━━━ Records shown ━━━

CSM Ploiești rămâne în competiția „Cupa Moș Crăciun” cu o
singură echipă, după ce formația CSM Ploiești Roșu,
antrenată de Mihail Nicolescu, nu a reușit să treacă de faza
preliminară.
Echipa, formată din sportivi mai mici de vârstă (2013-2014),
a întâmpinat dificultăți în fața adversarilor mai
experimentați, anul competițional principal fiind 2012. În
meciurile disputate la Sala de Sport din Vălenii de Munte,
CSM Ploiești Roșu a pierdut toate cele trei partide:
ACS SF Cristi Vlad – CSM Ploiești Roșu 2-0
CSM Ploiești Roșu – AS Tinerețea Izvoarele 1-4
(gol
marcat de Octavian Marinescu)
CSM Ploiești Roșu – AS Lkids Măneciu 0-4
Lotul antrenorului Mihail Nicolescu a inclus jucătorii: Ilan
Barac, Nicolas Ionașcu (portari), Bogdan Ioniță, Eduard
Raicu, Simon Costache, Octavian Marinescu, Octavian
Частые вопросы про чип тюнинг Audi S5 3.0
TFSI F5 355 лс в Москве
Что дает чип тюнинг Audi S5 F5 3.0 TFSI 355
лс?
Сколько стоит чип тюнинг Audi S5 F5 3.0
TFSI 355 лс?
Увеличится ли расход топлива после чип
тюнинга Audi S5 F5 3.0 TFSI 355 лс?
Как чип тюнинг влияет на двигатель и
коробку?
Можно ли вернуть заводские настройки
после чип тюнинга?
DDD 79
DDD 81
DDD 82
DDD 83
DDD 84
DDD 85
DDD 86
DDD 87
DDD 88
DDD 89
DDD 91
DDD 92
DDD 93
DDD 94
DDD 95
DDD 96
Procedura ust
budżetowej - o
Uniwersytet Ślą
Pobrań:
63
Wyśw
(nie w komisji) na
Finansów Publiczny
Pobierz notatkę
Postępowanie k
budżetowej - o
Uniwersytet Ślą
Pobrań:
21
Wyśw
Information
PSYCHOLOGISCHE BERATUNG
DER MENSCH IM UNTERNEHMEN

━━━

[Assignment] Each line containing "тюнинга" belongs in the answer; pick these out of the material and copy them.

[Output]
тюнинга Audi S5 F5 3.0 TFSI 355 лс?
после чип тюнинга?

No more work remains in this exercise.